WORK REQUEST: Restate the listing in full, keeping every word as it is.

SUPPLIED DATA:
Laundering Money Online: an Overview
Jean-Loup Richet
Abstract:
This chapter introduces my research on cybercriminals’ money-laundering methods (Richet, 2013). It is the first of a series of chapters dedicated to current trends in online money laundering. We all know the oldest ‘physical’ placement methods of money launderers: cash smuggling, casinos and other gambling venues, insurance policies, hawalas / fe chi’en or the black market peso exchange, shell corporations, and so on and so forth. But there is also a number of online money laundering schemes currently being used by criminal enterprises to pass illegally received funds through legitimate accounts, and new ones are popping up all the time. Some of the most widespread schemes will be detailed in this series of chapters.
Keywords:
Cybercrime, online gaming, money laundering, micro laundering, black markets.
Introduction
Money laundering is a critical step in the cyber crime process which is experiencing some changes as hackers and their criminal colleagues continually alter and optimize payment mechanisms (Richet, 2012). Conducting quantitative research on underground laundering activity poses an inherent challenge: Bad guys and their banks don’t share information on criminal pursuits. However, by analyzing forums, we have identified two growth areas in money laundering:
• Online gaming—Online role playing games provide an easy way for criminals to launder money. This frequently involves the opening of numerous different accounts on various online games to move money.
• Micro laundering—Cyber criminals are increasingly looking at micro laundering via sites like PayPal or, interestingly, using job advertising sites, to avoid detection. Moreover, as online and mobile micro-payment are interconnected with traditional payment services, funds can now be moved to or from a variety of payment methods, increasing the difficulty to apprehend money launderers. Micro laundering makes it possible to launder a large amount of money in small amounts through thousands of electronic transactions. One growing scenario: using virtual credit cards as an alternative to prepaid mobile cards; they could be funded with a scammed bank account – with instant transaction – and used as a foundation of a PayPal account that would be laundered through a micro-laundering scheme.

ANSWER SPACE:
Laundering Money Online: an Overview
Jean-Loup Richet
Abstract:
This chapter introduces my research on cybercriminals’ money-laundering methods (Richet, 2013). It is the first of a series of chapters dedicated to current trends in online money laundering. We all know the oldest ‘physical’ placement methods of money launderers: cash smuggling, casinos and other gambling venues, insurance policies, hawalas / fe chi’en or the black market peso exchange, shell corporations, and so on and so forth. But there is also a number of online money laundering schemes currently being used by criminal enterprises to pass illegally received funds through legitimate accounts, and new ones are popping up all the time. Some of the most widespread schemes will be detailed in this series of chapters.
Keywords:
Cybercrime, online gaming, money laundering, micro laundering, black markets.
Introduction
Money laundering is a critical step in the cyber crime process which is experiencing some changes as hackers and their criminal colleagues continually alter and optimize payment mechanisms (Richet, 2012). Conducting quantitative research on underground laundering activity poses an inherent challenge: Bad guys and their banks don’t share information on criminal pursuits. However, by analyzing forums, we have identified two growth areas in money laundering:
• Online gaming—Online role playing games provide an easy way for criminals to launder money. This frequently involves the opening of numerous different accounts on various online games to move money.
• Micro laundering—Cyber criminals are increasingly looking at micro laundering via sites like PayPal or, interestingly, using job advertising sites, to avoid detection. Moreover, as online and mobile micro-payment are interconnected with traditional payment services, funds can now be moved to or from a variety of payment methods, increasing the difficulty to apprehend money launderers. Micro laundering makes it possible to launder a large amount of money in small amounts through thousands of electronic transactions. One growing scenario: using virtual credit cards as an alternative to prepaid mobile cards; they could be funded with a scammed bank account – with instant transaction – and used as a foundation of a PayPal account that would be laundered through a micro-laundering scheme.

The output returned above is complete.